While many people have seen the “Top 10 things that your chef, real-estate agent, wedding planner or pilot won’t tell you,” the world has not yet seen Top 10 things your log management vendor won’t tell you. Finally, this gap has been closed.

“We talk analytics, but really, most of our customers only use us for collection.” While some products within SIEM and log management offer advanced analytics features, many customers are not truly ready for them. They need to  start dealing with the basics—logging, log collection, log review—before delving into advanced areas. Buying a product based on features you won’t use is a mistake. 
 

“Our tool won’t make you PCI compliant. You’d have to do A LOT of things yourself – every day – to get and maintain compliance.” Sadly, many security solutions—and SIEM / log management are no exception—are sometimes sold as “compliance in a box.” You need to be aware that to stay PCI compliant you need to do more than purchase tools. 
 

“No, you cannot buy an entire SOC in this small box.” Just as with compliance, you cannot buy an entire Security Operations Center in a box, big or small. However, some will try to sell you their SIEM as “SOC-in-a-box.” Running an effective SOC includes multiple processes and procedures which are just as necessary as a market-leading SIEM tool.

“We are cloud-ready, because … mmmmm… well, we are ready for it!” Many vendors will tell you that their tools are cloud-ready – without really thinking about what they mean.
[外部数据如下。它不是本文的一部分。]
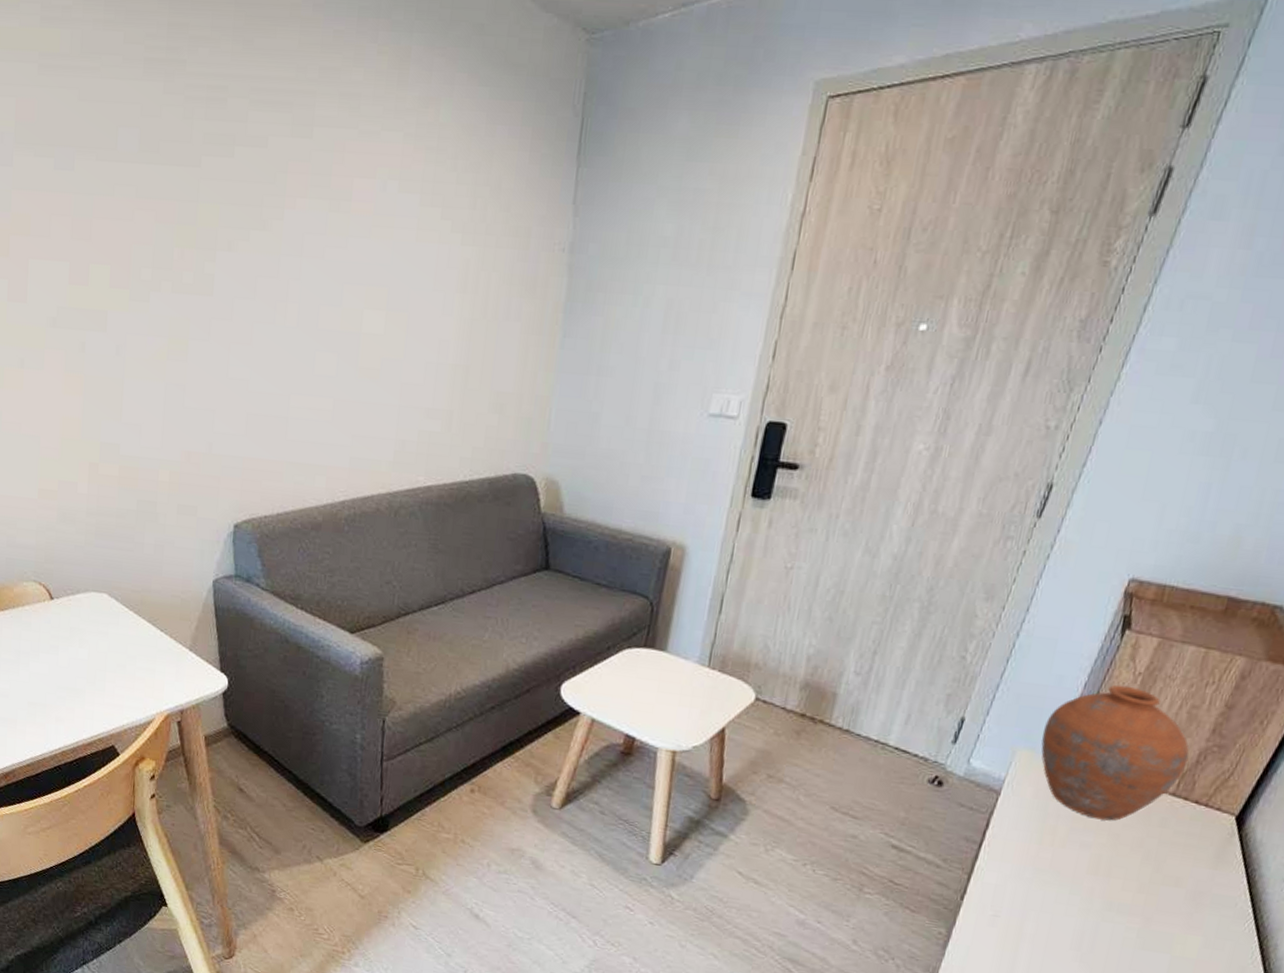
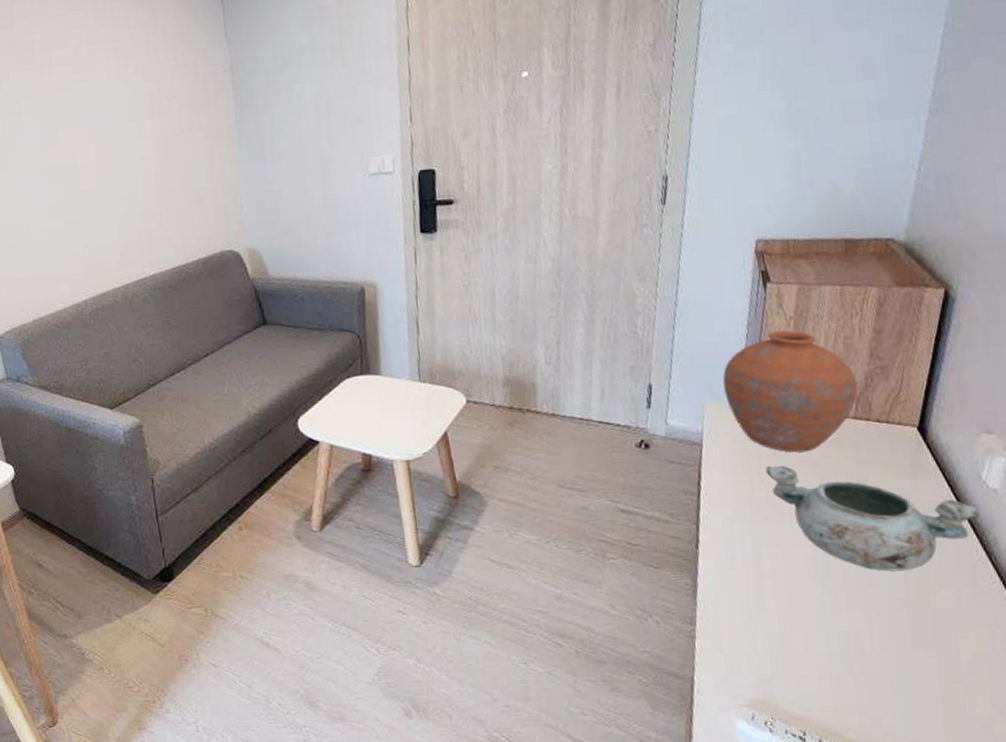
decorative bowl: none [1059,827,1271,961] -> present [765,465,980,572]

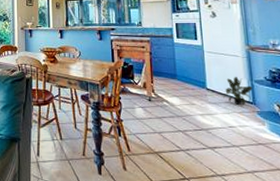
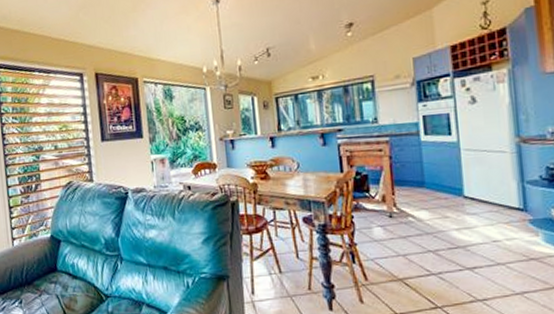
potted plant: present [223,77,253,105] -> none [485,179,524,213]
Effectively monitoring traditional and multi-tenant cloud environments distributed across regions and countries requires more than updated marketing materials! As a customer, you will need to carefully test the tool in your own hybrid environment before concluding that it is “cloud ready.”

“Our SIEM is really just a renamed log management tool. But that’s all you probably need.” The confusion around SIEM and log management functionality rages on – it also allows some tools to be sold as SIEM without having any critical SIEM functionality such as correlation and real-time dashboards.  Even though it might be all many customers need, it does not make such tool a SIEM tool.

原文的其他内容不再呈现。